1. Patients with various syndromes of lipoatrophy, lipodystrophy
2. Patients with mutations on the insulin receptor gene
3. Patients with autoantibodies to the insulin receptor
4. Patients with severe forms of insulin resistance

In addition, patients displaying unusual phenotypic features (i.e. presence of acanthosis nigricans) in association with hyperinsulinemia (i.e. fasting insulin levels greater than 30 microU/ml) or clinical diabetes mellitus may be eligible to be studied at NIH.
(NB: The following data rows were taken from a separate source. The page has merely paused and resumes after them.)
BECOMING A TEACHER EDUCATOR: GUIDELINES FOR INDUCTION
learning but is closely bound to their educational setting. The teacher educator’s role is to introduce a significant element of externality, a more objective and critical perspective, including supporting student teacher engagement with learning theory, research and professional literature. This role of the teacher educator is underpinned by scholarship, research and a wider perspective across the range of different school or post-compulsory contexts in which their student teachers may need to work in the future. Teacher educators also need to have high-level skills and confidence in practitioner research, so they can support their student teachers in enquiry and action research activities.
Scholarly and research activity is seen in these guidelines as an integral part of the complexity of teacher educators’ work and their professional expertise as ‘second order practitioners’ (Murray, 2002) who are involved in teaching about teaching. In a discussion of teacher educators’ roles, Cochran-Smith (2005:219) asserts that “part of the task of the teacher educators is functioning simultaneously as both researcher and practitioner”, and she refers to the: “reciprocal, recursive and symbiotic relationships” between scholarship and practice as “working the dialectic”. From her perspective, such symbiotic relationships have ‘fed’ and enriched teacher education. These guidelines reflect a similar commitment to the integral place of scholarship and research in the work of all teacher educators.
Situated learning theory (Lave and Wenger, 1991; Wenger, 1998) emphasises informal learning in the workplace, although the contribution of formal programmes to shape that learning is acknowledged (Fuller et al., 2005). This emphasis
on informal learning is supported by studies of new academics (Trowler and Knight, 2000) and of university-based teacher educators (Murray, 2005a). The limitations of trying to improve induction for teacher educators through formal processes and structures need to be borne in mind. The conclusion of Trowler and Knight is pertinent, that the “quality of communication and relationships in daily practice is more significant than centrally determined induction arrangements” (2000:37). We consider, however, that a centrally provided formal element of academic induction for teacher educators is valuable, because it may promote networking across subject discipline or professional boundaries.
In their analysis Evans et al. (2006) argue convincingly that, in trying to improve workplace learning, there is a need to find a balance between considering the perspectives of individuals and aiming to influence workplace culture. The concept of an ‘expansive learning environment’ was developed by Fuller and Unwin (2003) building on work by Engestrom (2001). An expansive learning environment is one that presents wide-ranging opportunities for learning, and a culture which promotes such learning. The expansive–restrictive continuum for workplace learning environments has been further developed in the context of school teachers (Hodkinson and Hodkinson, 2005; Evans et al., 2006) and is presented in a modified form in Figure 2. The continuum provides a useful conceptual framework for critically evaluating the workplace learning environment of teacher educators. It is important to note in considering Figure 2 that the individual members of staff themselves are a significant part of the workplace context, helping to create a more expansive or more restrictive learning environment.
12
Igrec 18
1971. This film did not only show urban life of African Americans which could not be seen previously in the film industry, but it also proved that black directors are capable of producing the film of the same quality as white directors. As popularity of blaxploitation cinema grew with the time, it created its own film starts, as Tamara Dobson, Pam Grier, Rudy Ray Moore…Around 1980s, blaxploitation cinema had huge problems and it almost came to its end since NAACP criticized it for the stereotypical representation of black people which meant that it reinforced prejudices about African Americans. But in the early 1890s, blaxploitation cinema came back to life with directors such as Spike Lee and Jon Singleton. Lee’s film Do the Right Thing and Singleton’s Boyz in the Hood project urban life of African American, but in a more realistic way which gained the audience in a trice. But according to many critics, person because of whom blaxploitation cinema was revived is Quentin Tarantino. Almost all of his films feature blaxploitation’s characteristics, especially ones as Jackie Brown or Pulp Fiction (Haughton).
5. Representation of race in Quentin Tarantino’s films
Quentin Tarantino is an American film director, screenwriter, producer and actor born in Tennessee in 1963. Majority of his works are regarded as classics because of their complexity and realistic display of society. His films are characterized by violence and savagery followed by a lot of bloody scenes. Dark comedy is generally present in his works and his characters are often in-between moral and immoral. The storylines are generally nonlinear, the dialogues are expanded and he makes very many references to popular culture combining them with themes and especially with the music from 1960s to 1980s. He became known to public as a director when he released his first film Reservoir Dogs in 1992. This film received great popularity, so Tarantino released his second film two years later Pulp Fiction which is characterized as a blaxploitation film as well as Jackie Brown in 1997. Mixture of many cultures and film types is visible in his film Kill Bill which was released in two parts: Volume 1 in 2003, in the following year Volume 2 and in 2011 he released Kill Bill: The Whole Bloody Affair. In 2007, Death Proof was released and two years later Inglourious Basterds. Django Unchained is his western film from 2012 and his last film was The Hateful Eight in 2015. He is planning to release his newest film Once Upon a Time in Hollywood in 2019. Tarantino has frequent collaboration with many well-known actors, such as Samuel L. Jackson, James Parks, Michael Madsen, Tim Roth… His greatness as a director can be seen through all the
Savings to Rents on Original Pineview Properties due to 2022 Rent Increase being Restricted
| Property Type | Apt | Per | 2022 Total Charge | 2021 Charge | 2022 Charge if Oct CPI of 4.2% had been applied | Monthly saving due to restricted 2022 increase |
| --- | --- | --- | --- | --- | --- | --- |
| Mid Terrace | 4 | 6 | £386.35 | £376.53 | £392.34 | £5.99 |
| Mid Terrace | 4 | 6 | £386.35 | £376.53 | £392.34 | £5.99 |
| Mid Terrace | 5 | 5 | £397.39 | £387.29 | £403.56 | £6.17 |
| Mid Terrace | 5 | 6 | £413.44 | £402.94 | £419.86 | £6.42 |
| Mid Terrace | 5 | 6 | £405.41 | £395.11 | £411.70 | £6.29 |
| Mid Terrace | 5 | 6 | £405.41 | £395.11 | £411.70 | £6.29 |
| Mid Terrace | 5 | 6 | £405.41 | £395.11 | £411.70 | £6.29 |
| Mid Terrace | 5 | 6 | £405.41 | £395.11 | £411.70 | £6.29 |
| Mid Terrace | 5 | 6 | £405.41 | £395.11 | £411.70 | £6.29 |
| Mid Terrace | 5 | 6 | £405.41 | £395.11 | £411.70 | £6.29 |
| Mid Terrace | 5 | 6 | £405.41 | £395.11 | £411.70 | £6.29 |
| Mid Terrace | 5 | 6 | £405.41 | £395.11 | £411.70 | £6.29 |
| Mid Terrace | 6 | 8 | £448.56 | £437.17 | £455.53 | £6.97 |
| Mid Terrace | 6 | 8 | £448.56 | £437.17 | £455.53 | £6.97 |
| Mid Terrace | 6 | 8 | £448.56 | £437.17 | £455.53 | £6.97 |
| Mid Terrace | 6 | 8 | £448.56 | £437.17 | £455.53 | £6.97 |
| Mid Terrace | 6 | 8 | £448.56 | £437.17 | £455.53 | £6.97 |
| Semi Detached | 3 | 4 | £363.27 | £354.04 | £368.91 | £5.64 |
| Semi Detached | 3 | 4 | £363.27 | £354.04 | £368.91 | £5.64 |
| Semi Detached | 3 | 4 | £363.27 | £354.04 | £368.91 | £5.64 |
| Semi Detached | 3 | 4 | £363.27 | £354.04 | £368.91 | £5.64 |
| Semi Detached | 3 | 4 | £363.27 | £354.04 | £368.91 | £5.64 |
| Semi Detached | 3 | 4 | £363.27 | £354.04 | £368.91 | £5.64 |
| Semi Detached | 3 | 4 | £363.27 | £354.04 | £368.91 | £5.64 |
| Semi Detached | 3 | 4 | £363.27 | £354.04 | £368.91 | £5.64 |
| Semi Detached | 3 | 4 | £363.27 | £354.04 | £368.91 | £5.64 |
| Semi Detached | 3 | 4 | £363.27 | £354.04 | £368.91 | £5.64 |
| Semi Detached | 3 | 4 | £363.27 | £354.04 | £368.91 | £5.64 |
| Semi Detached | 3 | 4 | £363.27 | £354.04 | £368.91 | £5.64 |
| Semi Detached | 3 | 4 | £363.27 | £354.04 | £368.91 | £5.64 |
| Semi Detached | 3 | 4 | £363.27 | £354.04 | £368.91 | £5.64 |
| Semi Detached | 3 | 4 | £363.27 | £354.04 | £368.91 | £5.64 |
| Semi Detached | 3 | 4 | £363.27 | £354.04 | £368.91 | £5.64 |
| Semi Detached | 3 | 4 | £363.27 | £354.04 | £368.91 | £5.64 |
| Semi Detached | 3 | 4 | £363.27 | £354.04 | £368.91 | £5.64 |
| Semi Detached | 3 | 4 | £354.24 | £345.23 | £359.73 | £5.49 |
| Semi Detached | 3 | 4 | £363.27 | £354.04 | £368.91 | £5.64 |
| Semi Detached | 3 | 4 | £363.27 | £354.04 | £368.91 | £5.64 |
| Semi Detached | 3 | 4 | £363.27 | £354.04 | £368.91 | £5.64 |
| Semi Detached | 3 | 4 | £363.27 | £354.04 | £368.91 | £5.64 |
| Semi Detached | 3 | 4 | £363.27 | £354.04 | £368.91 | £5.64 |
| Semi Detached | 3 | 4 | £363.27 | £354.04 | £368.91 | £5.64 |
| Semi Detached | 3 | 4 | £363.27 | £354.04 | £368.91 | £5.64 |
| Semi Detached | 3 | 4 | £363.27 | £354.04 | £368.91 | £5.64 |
The work-up will include all or some of the following studies:

Routine biochemical profile

Fasting insulin, glucose, HbA1c, lipid profile, lipoprotein profile, IGF-1 level, leptin level

A panel of hormone levels: thyroid and sex hormones, pituitary hormones, adrenal hormones and growth hormone

Blood samples for genetic studies

Oral glucose tolerance test

In vitro insulin or IGF-1 binding

Autoantibodies to the insulin receptor if Type B insulin resistance is suspected

The total quantity of blood collected is within the approved NIH guidelines appropriate to the individual's age and size. In addition, some subjects may undergo skin biopsy for the establishment of fibroblast cell lines. Some adult patients with lipoatrophy and lipodystrophy may be asked to undergo a muscle biopsy to broaden the molecular studies. Liver biopsies may be performed if clinically indicated in patients with lipoatrophy and lipodystrophy. DEXA analyses and anthropometric measurements are performed when medically indicated during the diagnosis and evaluation to correlate markers of insulin resistance with parameters of whole body composition.

In a novel component of the study, we aim to study the biochemical and molecular changes that occur with standard therapies (such as high dose insulin, continuous insulin therapy, metformin, and TZD's) used for the treatment of insulin resistance and diabetes.